* **TEXT SECTION**:
Chapter Two: The Copyist of the Early Christian Writings

        Dr. Ehrman begins the chapter by leveling a charge at the manuscripts and the copyist. He writes, “Those few that were produced in multiple copies were not all alike, for the scribes who copied texts inevitably made alterations in those texts-changing the words they copied either by accident (via a slip of the pen or other carelessness) or by design (when the scribe intentionally altered the words he copied).” (1)  He goes on to further describe how the church fathers Origen and Dionysius lamented the mistakes made to manuscripts.  Additionally, he adds that even a non-believer such as Celsus was aware of the problems with Christian manuscripts.  Furthermore, the early manuscripts were written in “scriptuo continua” in which the writings contained no punctuation.  Thus, this process generates problems in translation.  Taken on the surface, Ehrman paints a very bleak picture of having any hope at all of retaining the original meaning and intent of the New Testament authors.  Is this really the case?  To begin with, let’s discuss the mistakes themselves, the testimony of those early church fathers, and the issue of “scriptuo continua”, and see if we can salvage some hope for the scriptures.

     By his own admission, Ehrman writes, “In fact, most of the changes found in our early Christian manuscripts have nothing to do with theology or ideology.  Far and away the most changes are the result of mistakes, pure and simple—slips of the pen, accidental omissions, inadvertent additions, misspelled words, blunders of one sort or another.” (2)  This is, in fact, is the case and Ehrman seems to downplay it.  Timothy Paul Jones writes, “Most of the 400,000 variations stem from differences in spelling, word order, or the relationship between nouns and definite articles—variants that are easily recognizable and, in most cases, virtually unnoticeable in translations…In the end, more than 99 percent of the 400,000 differences fall into this category of virtually unnoticeable variants.” (3)  As we can plainly see, none of the mistakes effect any changes in Christian doctrine but involve, for the most part, the definite article.  The definite article is simply “the” in English.  While English has simply one way to spell it, Greek has around 24 different spellings depending on the case, number, and gender of the nouns that it precedes.  Additionally, Greek doesn’t use the article like English does.  Dr. Mounce notes, “You will soon discover that the Greeks do not use the article the same way we do.  They use it when we never would, and they omit it when English demands it.  Languages are not codes, and there is not an exact word for word correspondence.  Therefore, we must be a little flexible at this point…Greek often uses the definite article before a proper name. You may omit the article in your translation of proper names…Greek often includes the article with abstract nous such as “the Truth” although English does not normally use the article.” (4)  As we can see, the article was used extensively, with multiple forms, and would be an easy oversight for untrained scribes.  However, this makes absolutely no difference in the main thesis of a text.  To reiterate, not one of these errors will affect one facet of Christian doctrine or belief.  The discrepancies or mistakes that fall into other categories we will address with subsequent posts later.  Here is another point regarding Greek to remember.

* **ITEMS**:

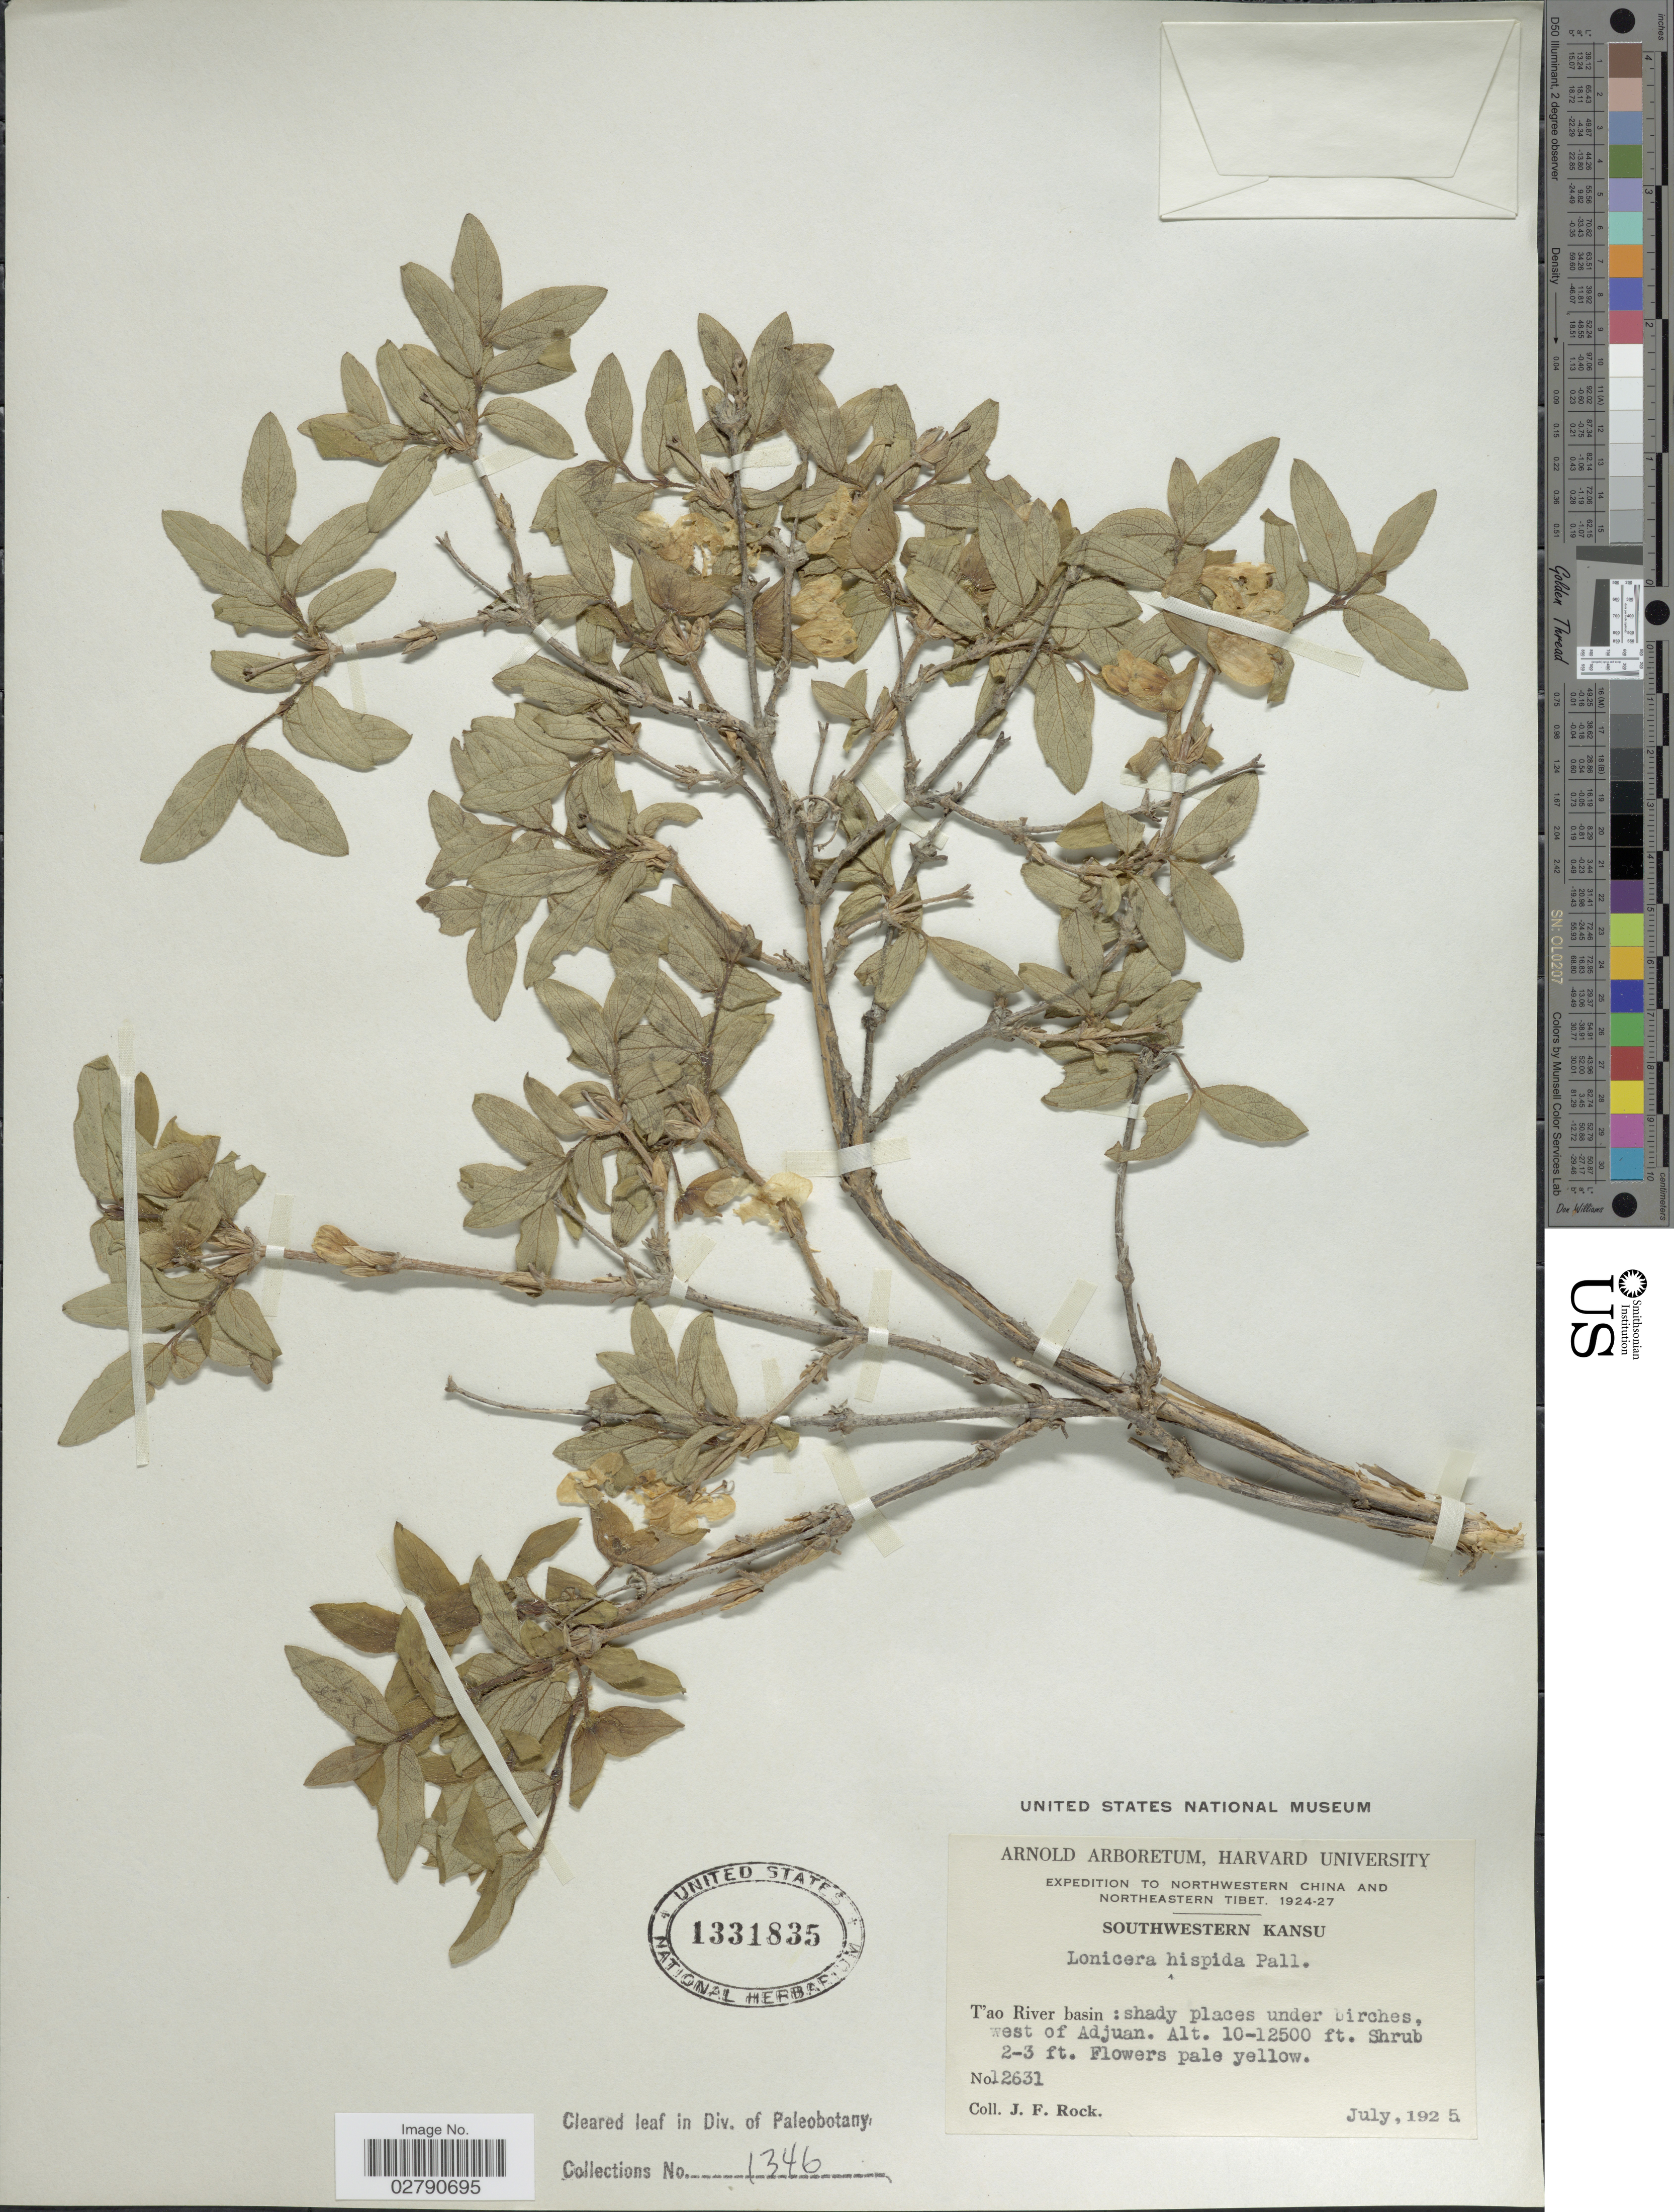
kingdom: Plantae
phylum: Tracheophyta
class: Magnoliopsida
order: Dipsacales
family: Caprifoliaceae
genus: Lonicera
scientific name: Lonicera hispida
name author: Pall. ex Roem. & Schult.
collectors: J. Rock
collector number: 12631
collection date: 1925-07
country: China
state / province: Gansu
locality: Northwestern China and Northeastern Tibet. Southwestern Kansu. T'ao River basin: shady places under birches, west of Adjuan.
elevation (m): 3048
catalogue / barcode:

* **INSTRUCTION**: In the text on copyists of early Christian writings, roughly how many spellings of the definite article does Greek have?

* **COMPLETED TASK**: Around 24, depending on the case, number, and gender of the noun it precedes.